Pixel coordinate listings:

== Segment start ==

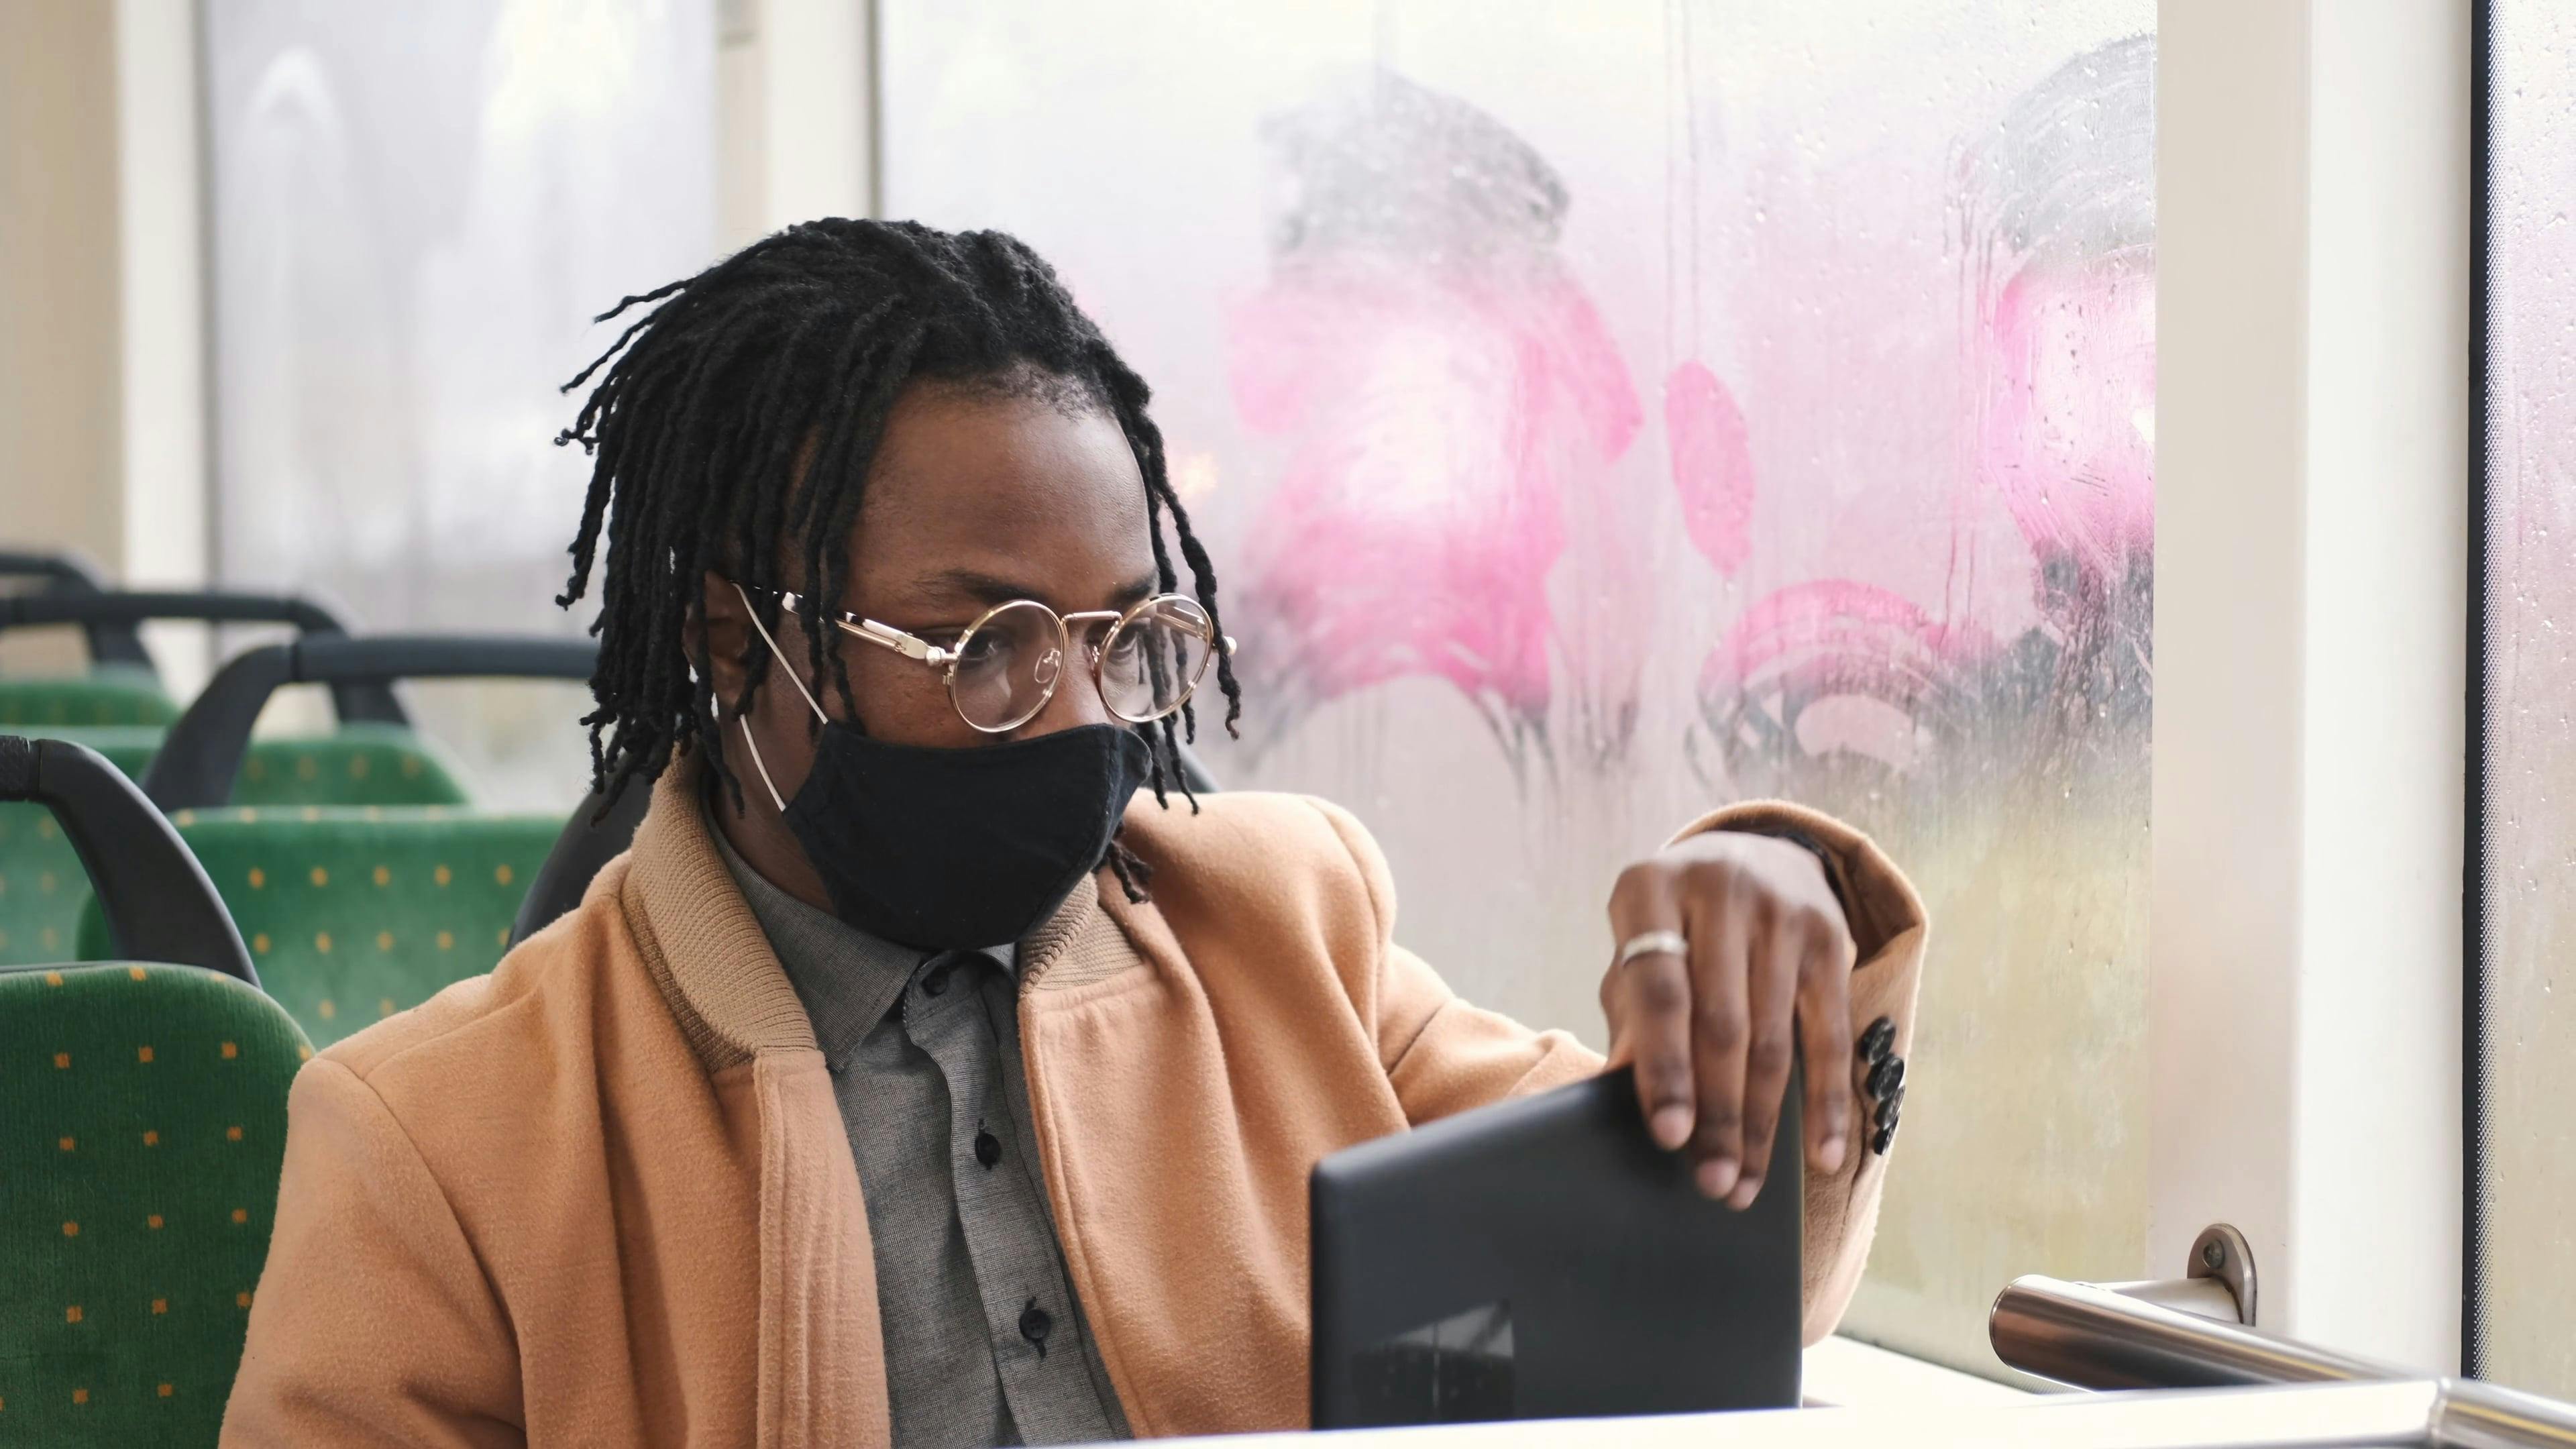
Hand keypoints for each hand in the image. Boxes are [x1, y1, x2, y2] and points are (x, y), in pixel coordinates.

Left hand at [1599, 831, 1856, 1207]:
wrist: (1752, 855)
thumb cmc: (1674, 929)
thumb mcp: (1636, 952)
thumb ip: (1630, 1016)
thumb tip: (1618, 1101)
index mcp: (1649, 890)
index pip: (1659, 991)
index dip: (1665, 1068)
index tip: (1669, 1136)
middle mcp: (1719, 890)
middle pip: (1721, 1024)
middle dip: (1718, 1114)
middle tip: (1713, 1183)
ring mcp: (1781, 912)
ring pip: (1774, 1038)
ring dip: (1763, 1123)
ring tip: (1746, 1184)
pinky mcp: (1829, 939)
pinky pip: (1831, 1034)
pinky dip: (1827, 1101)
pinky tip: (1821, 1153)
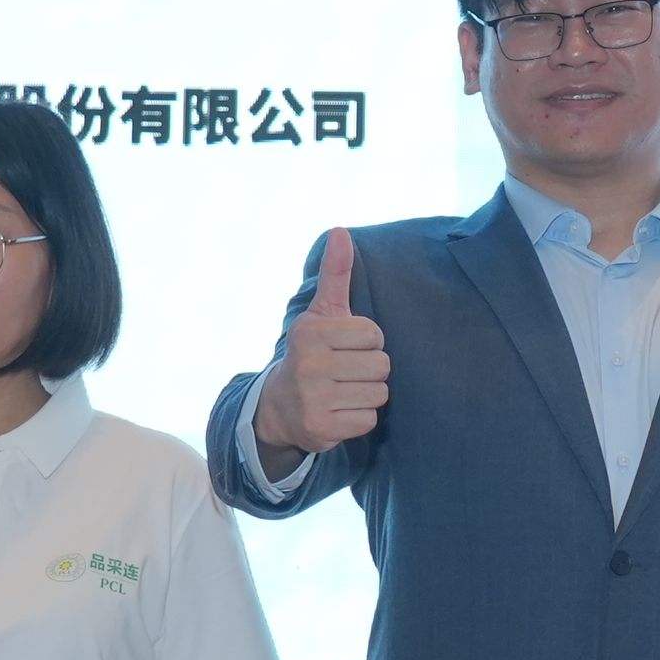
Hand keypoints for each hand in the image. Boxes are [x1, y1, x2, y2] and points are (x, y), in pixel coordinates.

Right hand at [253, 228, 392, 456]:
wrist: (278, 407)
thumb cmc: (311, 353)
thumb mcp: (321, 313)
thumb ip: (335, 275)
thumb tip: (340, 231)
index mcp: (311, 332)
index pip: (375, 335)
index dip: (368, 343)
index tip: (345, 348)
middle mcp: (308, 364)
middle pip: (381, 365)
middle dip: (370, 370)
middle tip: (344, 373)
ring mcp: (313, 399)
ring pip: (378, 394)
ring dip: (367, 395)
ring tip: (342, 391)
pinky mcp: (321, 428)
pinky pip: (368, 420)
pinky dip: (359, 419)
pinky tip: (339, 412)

== Segment end ==

_What is required_.
Reproduce the lines of the entries above exactly, but only from the line containing "ring mcp: (313, 399)" through the final line.

_Solution below_.
ring mcp: (313, 399)
ring pip: (378, 394)
ring dip: (367, 395)
ring tip: (342, 391)
pinky mcp: (321, 428)
pinky pip: (368, 420)
pinky dip: (359, 419)
pinky tip: (339, 412)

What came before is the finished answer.